Nederland stopt financiering aan Palestijnse ontwikkelingsorganisatie

Israël-Palestina Nederland stopt de financiering aan UAWC, een Palestijnse ontwikkelingsorganisatie. Een onafhankelijk onderzoek stelde geen institutionele banden met een terroristische organisatie vast, maar zag wel betrokkenheid van individuele medewerkers.

Palestijnse boeren oogsten tarwe in Gaza.
Palestijnse boeren oogsten tarwe in Gaza. Foto APAImages / Shutterstock

De Nederlandse regering stopt met de financiering van de Palestijnse ontwikkelingsorganisatie UAWC. Nederland steunde jarenlang landbouwprojecten van deze organisatie, maar schortte de financiering in 2020 op in afwachting van een onafhankelijk onderzoek naar vermeende banden met een terroristische organisatie. Er werd onderzocht of UAWC relaties had met het Volksfront voor de Bevrijding van Palestina (PFLP), een extreem-linkse groepering die door zowel de Europese Unie als de Verenigde Staten als terroristisch wordt beschouwd.

Uit het onderzoek, uitgevoerd door het Nederlandse bureau Proximities Risk Consultancy, bleken volgens de Kamerbrief geen organisatorische of financiële banden met de PFLP. Wel waren 34 medewerkers van UAWC volgens het onderzoek ergens in de periode 2007-2020 actief in de extreem-linkse groepering. Sommigen van hen zouden politiek actief geweest zijn voor PFLP terwijl ze ook een leidinggevende functie binnen UAWC hadden.

Volgens de Nederlandse regering had het UAWC-bestuur dit moeten weten en er open over moeten zijn. Het is volgens UAWC’s eigen richtlijnen verboden voor medewerkers om politiek actief te zijn. Ondanks het gebrek aan organisatorische banden besluit Nederland daarom de financiering aan UAWC stop te zetten.

UAWC-directeur Fouad Abu Saif noemt de stopzetting van de financiering in een eerste reactie „verrassend” en „bedroevend”. „Met dit besluit zwicht Nederland voor Israëlische propaganda en druk”, aldus Abu Saif. Hij ontkent ten stelligste dat medewerkers tijdens hun werk bij UAWC actief waren voor PFLP. „Medewerkers mogen niet lid zijn van of actief zijn in een politieke groepering”, aldus Abu Saif. „Of mensen politieke sympathieën hebben, kunnen en mogen wij als organisatie niet controleren. En als iemand in het geheim actief was, wisten wij dat als werkgever niet.” Volgens Abu Saif bevat het onderzoeksrapport diverse fouten, zoals naamsverwisselingen. UAWC beraadt zich op verdere stappen.

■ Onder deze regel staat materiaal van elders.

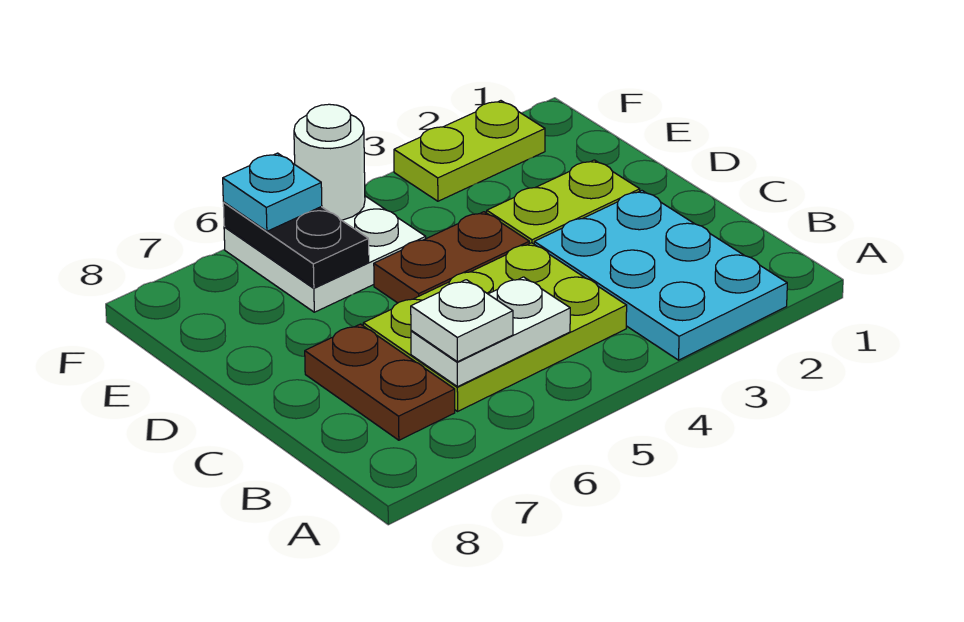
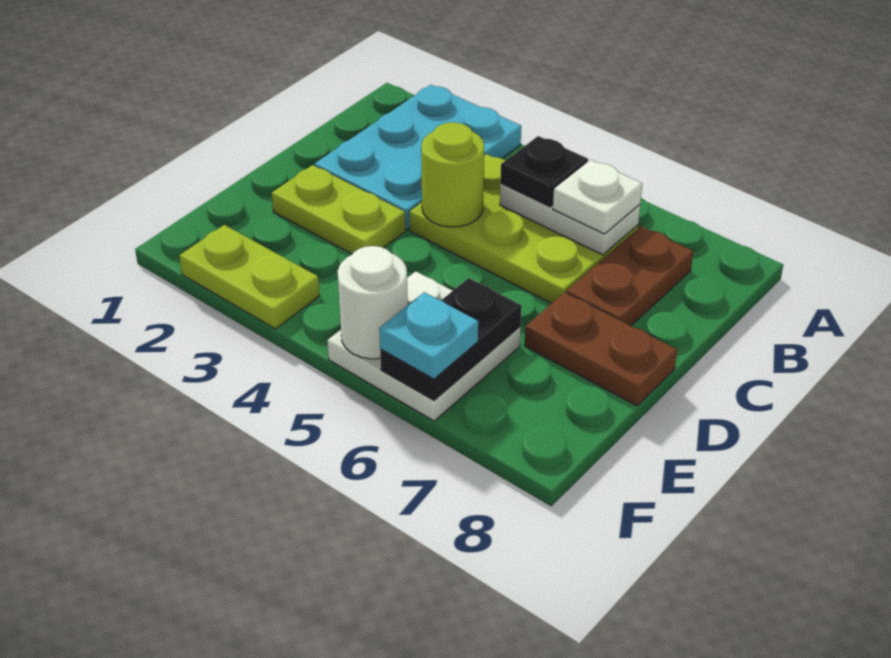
none -> black plate B5 level 3
none -> lime round brick C4 level 2
brown plate D4:D5 level 1 -> brown plate D7:D8 level 1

Twee voormalige medewerkers van UAWC zijn verdachte in een nog lopend terrorismeonderzoek in Israël. Zij zouden volgens de aanklacht betrokken zijn geweest bij een dodelijke aanslag, waarbij een zeventienjarige Israëlische om het leven kan. UAWC besloot de twee medewerkers direct te ontslaan zodra zij verdachte werden in de terrorismezaak. Mensenrechtenorganisaties twijfelen overigens aan de procesgang in de zaak; één van de verdachten zou bij ondervragingen zijn gemarteld.

Gevoelig moment

Het Nederlandse besluit komt op een uiterst gevoelig moment. UAWC is een van de zes organisaties die in oktober vorig jaar door Israël op een terrorismelijst werden geplaatst. De Europese Unie heeft steeds gezegd bewijs te willen zien voor dit Israëlische besluit. Demissionair minister Ben Knapen (Buitenlandse Zaken, CDA) zegt in de Kamerbrief dat Israël inmiddels meer informatie heeft gestuurd en dat Nederland in afstemming met andere donoren „zoveel mogelijk” tot een gezamenlijke beoordeling van die informatie zal komen.

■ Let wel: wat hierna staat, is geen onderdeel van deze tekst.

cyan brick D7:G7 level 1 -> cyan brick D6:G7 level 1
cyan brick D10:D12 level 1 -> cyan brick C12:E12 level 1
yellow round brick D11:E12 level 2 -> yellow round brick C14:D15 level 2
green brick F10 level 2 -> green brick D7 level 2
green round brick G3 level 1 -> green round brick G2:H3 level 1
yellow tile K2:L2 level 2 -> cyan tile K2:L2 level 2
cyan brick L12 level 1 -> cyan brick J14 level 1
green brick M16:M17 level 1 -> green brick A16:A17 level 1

In het Nederlandse rapport wordt een aantal andere Palestijnse organisaties genoemd die het onderzoeksbureau tot „de maatschappelijke tak van de PFLP” rekent. Volgens de Nederlandse regering zijn die beschuldigingen echter onvoldoende onderbouwd. Omdat „openbaarmaking onevenredige schade zou kunnen toebrengen aan de organisaties die in het onderzoeksrapport tot de maatschappelijke tak van de PFLP worden gerekend”, is het onderzoek alleen vertrouwelijk aan de Tweede Kamer ter inzage gegeven.

Lees ook: Israël frustreert EU-projecten voor Palestijnen

„Israël heeft tot nu toe geen bewijs geleverd om de beschuldigingen tegenover Palestijnse maatschappelijke organisaties te steunen”, zegt de Israëlische mensenrechtenadvocaat Michael Sfard, die een van de andere organisaties bijstaat. „Elke actie van een regering om banden door te snijden met deze organisaties betekent in de praktijk steun aan de vernietiging van het Palestijnse maatschappelijk middenveld.”

Nederland financiert behalve UAWC geen van de genoemde organisaties direct. Wel worden de Palestijnse afdeling van Defense for Children International en de prominente lokale mensenrechtenorganisatie Al-Haq indirect gefinancierd: Defense for Children via de Verenigde Naties en Al-Haq als uitvoerende organisatie van een project van SOMO, een Nederlandse organisatie die multinationals onderzoekt. Het ministerie van Buitenlandse Zaken meldde eerder abusievelijk aan NRC dat Al-Haq niet meer werd gefinancierd door Nederland.